═════ Material supplied

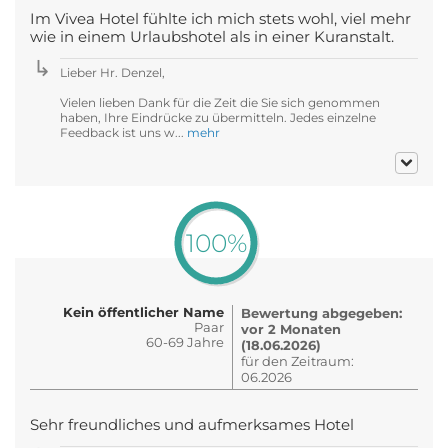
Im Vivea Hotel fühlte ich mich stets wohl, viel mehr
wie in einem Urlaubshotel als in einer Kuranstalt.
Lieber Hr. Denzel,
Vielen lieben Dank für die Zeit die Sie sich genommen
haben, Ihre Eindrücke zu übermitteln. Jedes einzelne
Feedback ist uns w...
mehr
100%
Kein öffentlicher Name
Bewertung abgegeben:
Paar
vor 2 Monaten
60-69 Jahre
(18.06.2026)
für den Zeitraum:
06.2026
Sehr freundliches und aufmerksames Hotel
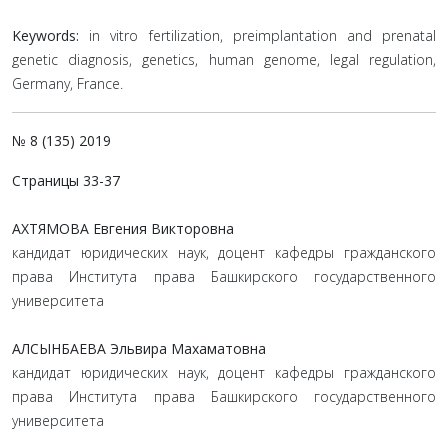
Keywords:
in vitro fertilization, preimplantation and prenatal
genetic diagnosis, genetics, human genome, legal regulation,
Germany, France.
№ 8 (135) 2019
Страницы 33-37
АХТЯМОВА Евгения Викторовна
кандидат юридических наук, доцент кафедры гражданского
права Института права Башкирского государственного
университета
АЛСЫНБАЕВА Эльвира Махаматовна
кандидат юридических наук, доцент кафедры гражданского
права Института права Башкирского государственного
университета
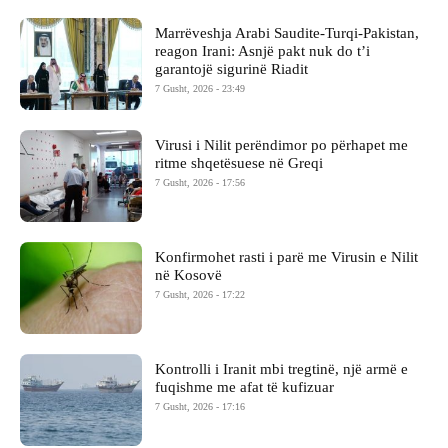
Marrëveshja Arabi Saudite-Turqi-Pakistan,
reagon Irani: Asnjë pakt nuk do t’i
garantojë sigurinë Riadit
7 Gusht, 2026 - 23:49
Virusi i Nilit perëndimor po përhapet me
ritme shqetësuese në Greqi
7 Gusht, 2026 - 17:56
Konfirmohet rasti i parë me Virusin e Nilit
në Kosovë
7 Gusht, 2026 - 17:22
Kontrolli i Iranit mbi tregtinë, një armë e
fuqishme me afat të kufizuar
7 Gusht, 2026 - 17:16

══════════
═════ Material supplied

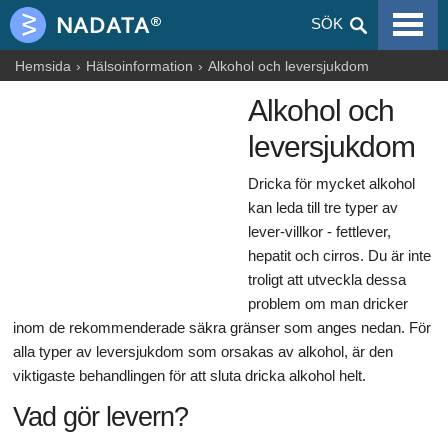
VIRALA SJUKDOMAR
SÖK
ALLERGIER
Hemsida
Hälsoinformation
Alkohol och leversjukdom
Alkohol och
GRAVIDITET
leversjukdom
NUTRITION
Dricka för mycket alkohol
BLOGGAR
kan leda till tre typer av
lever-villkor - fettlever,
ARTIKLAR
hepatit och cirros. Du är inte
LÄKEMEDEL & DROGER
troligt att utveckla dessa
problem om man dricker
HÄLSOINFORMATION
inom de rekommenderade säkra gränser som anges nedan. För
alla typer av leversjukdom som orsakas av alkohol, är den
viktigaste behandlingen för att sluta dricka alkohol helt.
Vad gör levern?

══════════
═════ Material supplied

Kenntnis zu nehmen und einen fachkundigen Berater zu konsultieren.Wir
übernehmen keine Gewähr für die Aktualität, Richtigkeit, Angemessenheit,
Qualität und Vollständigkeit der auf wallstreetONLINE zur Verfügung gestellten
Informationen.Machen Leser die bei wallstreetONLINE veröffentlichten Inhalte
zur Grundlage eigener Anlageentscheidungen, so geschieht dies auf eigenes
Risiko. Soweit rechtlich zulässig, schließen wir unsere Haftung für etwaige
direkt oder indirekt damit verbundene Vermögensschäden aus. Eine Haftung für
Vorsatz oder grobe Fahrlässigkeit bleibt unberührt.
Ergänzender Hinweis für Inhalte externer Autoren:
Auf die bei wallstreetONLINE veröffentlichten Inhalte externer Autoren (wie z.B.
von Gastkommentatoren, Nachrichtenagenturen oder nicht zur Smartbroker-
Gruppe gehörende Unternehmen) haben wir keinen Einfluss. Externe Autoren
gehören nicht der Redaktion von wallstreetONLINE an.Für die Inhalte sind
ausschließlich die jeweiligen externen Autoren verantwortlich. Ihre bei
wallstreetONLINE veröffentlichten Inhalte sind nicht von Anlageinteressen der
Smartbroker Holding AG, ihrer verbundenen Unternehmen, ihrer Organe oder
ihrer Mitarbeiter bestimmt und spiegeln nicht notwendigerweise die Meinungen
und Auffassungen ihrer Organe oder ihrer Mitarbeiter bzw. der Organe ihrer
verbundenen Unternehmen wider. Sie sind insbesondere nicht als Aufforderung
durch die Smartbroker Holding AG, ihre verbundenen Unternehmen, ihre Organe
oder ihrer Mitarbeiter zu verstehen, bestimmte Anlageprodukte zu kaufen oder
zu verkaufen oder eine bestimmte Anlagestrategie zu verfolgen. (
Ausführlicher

══════════

▸ Exercise aim
From the records above, transcribe only the stretch from the line with "genetic diagnosis, genetics, human" through the line with "garantojë sigurinë Riadit", keeping both ends. Omit pictures.

▸ Written solution
genetic diagnosis, genetics, human genome, legal regulation,
Germany, France.
№ 8 (135) 2019
Страницы 33-37
АХТЯМОВА Евгения Викторовна
кандидат юридических наук, доцент кафедры гражданского
права Института права Башкирского государственного
университета
АЛСЫНБАЕВА Эльвира Махаматовна
кандидат юридических наук, доцент кафедры гражданского
права Института права Башкирского государственного
университета
Marrëveshja Arabi Saudite-Turqi-Pakistan,
reagon Irani: Asnjë pakt nuk do t’i
garantojë sigurinë Riadit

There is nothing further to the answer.